In Medina, the PIF has established a new company to deliver projects that will allow more pilgrims to visit Medina and the city’s Prophet’s Mosque.

The company will be known as Roua al-Madinah. It aims to develop a 1.3 million-square-metre site about 1km away from the east wing of the Prophet’s Mosque.

The project includes 500 housing units, 80,000 hotel rooms, and prayer areas capable of accommodating 200,000 worshippers a day. Initial preparation works are currently under way, with construction due to start in 2018. The first phase of the scheme is anticipated to launch in 2023.

The PIF will also lead the SR18bn redevelopment of Jeddah’s waterfront corniche.
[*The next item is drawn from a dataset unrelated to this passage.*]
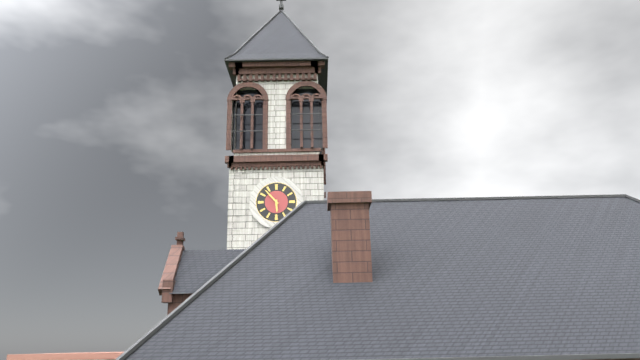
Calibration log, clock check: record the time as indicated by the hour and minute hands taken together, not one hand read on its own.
5:53
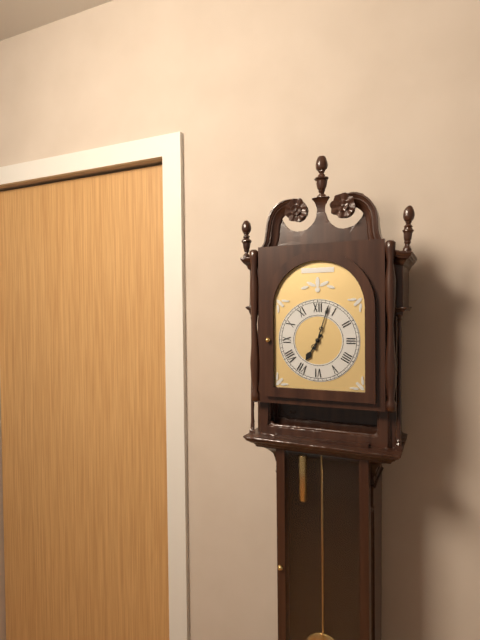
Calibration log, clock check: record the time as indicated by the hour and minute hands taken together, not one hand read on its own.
7:03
Known as New Jeddah Downtown, the 10-year redevelopment scheme covers an area of 5 sq km.

The residential area will comprise 42 per cent of the new development, with 35 per cent dedicated to entertainment and retail areas, 12 per cent to office space, and 11 per cent to new hotel and hospitality facilities.

For housing, the project aims to deliver more than 12,000 housing units that will accommodate 58,000 new residents.

Another major scheme in the Western Region is the Red Sea project. It will incorporate 200km of coastline between the cities of Amlaj and Al-Jawh on the western coast of the kingdom.

The area for development is vast and includes a wide range of attractions. These include: 50 natural islands, heritage sites such as the ancient ruins of Madain Saleh, mountains, nature reserves, dormant volcanoes at Harat Alrahat, coastlines and beaches.

In Riyadh, the PIF is developing an entertainment city in the Al-Qidya area of the Saudi capital. The project will focus on cultural, sports and entertainment offerings, and will cover an area of 334 sq km, including a safari site.